Analysis and inference of causal relationships. Active effort in the lab seeks to test epidemiologically correlated factors with a range of important clinical outcomes. Recent published work was on Serum Urate levels associated with T2D, CAD, Stroke, and Heart Failure, but we are investigating Blood pressure and serum calcium level for other disease endpoints

New statistical methods for MR analysis. The existing MR approaches based on summary data carry with them assumptions that are often violated in realistic biological situations. We have developed a simulation engine which allows us to generate example of arbitarily complex causal graphs, for which new methdology can be based. In addition, new statistics based on summary data which consider heterogeneity along with causal estimates are also being explored.

Population Genetics

Modeling variation in the Population Genetic Mutation Rate.The rate of mutation varies substantially by position in human and mammalian genomes and fundamentally influences evolution and incidence of genetic disease. Using a novel statistical framework we developed and applied to large-scale human population genomics data, we showed that the three nucleotides of sequence context that flank a polymorphic site - a seven nucleotide window in total - explained >81% of variability in substitution probabilities and highlights new, mutation promoting motifs. There are many open projects available to build upon this methodology, apply it to data, and develop statistics for the analysis of complex disease.

New statistics to identify balancing Selection in Genomes.

Analysis of shared, selective sweeps in the human genome.

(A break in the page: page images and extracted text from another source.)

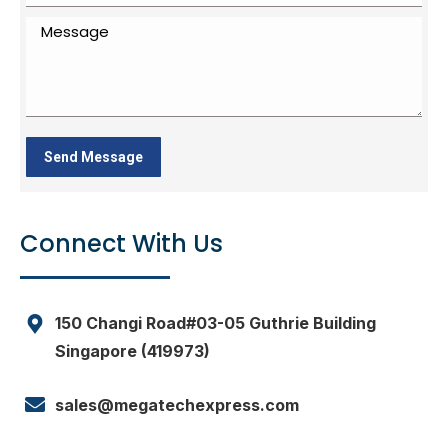
Connect With Us
150 Changi Road#03-05 Guthrie Building
Singapore (419973)
sales@megatechexpress.com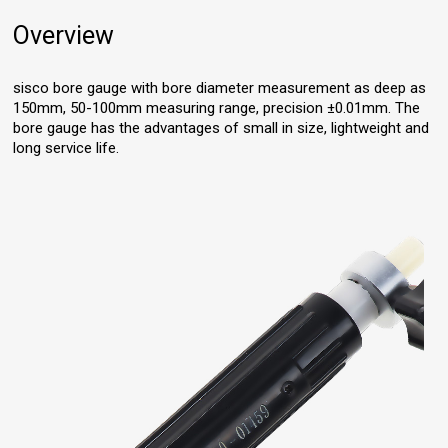
Overview
sisco bore gauge with bore diameter measurement as deep as
150mm, 50-100mm measuring range, precision ±0.01mm. The
bore gauge has the advantages of small in size, lightweight and
long service life.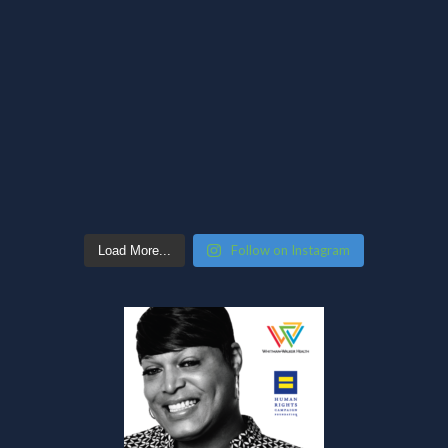
Follow on Instagram
Load More...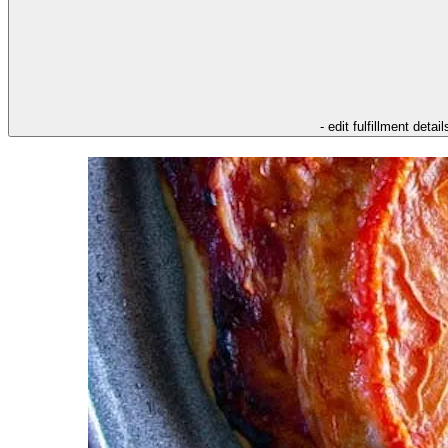
- edit fulfillment detail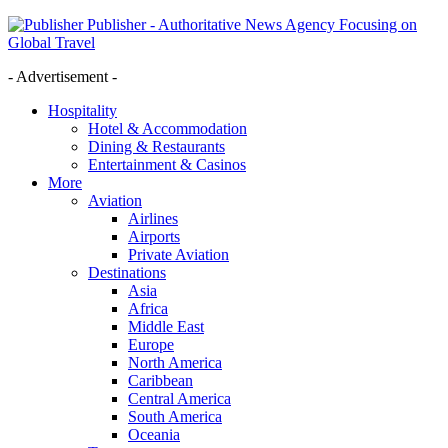
Publisher - Authoritative News Agency Focusing on
Global Travel
- Advertisement -
Hospitality
Hotel & Accommodation
Dining & Restaurants
Entertainment & Casinos
More
Aviation
Airlines
Airports
Private Aviation
Destinations
Asia
Africa
Middle East
Europe
North America
Caribbean
Central America
South America
Oceania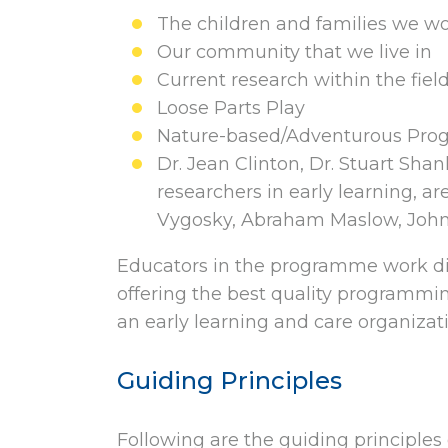
The children and families we w
Our community that we live in
Current research within the field
Loose Parts Play
Nature-based/Adventurous Pr
Dr. Jean Clinton, Dr. Stuart Sha
researchers in early learning, ar
Vygosky, Abraham Maslow, John
Educators in the programme work dir
offering the best quality programmin
an early learning and care organizati
Guiding Principles
Following are the guiding principles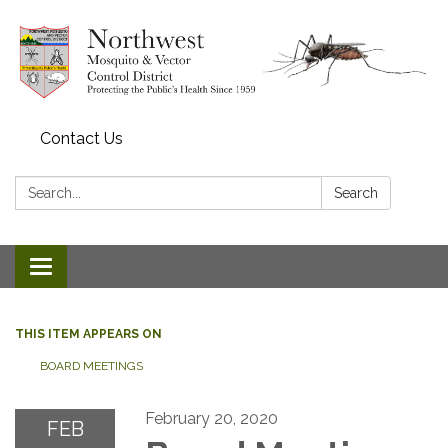
Contact Us
Search:
Search
Toggle navigation
THIS ITEM APPEARS ON
BOARD MEETINGS
February 20, 2020
FEB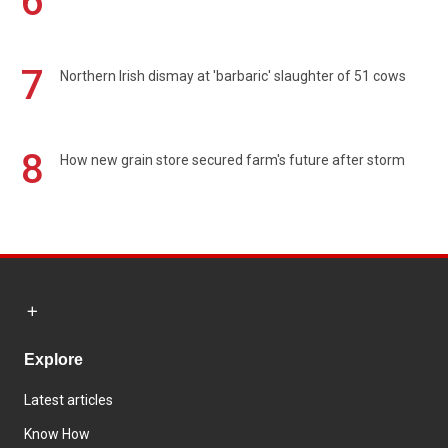
6
7
Northern Irish dismay at 'barbaric' slaughter of 51 cows
8
How new grain store secured farm's future after storm
Explore
Latest articles
Know How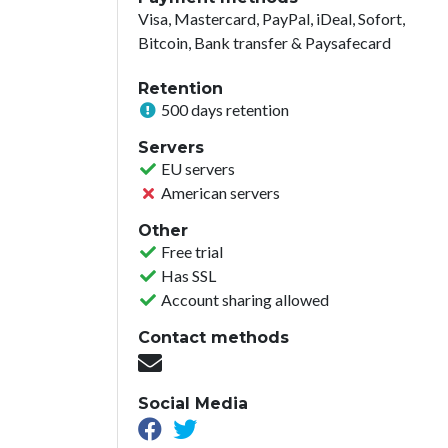
Visa, Mastercard, PayPal, iDeal, Sofort,
Bitcoin, Bank transfer & Paysafecard
Retention
500 days retention
Servers
EU servers
American servers
Other
Free trial
Has SSL
Account sharing allowed
Contact methods
Social Media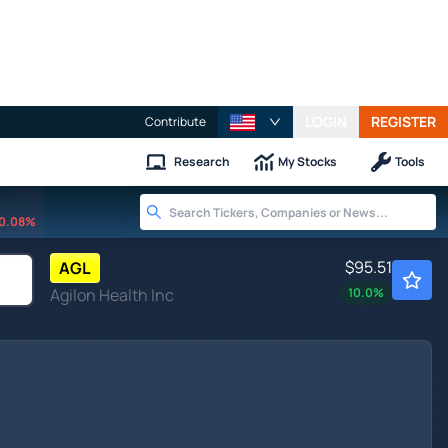
LOGIN
REGISTER
Contribute
Research
My Stocks
Tools
0.08%
$95.51
AGL
Agilon Health Inc
10.0
%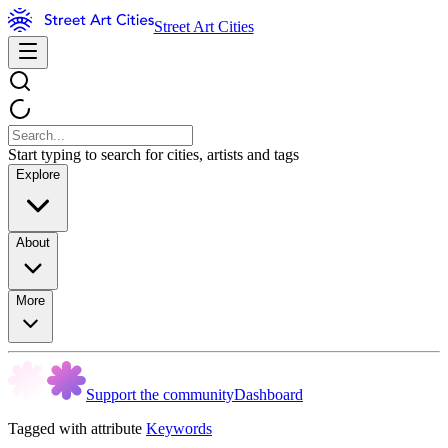
Street Art Cities
Start typing to search for cities, artists and tags
Explore
About
More
Support the community
Dashboard
Tagged with attribute
Keywords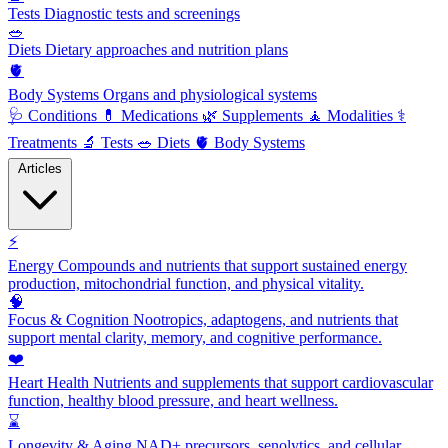
Tests
Diagnostic tests and screenings
🥗
Diets
Dietary approaches and nutrition plans
🫀
Body Systems
Organs and physiological systems
🩺
Conditions
💊
Medications
🌿
Supplements
🧘
Modalities
⚕️
Treatments
🔬
Tests
🥗
Diets
🫀
Body Systems
Articles
⚡
Energy
Compounds and nutrients that support sustained energy
production, mitochondrial function, and physical vitality.
🧠
Focus & Cognition
Nootropics, adaptogens, and nutrients that
support mental clarity, memory, and cognitive performance.
❤️
Heart Health
Nutrients and supplements that support cardiovascular
function, healthy blood pressure, and heart wellness.
⌛
Longevity & Aging
NAD+ precursors, senolytics, and cellular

Sequencing in non-human species

Next-generation sequencing technologies have delivery transformative science in human genetics, but are only just spilling over into applications into ecology and evolutionary biology. One goal of the lab is to contribute actively to these efforts, taking advantage of previous experience handling large-scale data sets and developing population genetic methods in humans:

Genomics in two species of the order Araneae. Despite their deep mythology, historical interest, unusual sex-dimorphic trait distributions, and production of unusual macromolecules (venom and silk), little genetically is known about species of spider at a high-resolution molecular level. To overcome this gap in knowledge, and in collaboration with Linden Higgens and Ingi Agnarsson (Univ. of Vermont), we are generating de novo assembly at high coverage (100x) with diverse fragment libraries, in two species of the Order Araneae: Nephila clavipes (a species of Golden orb-web spider) and Caerostris darwini (Darwin's bark spider). This assembly will be further augmented and annotated with transcriptomic profiles obtained by RNA-seq in whole-body as well as specific tissues of interest.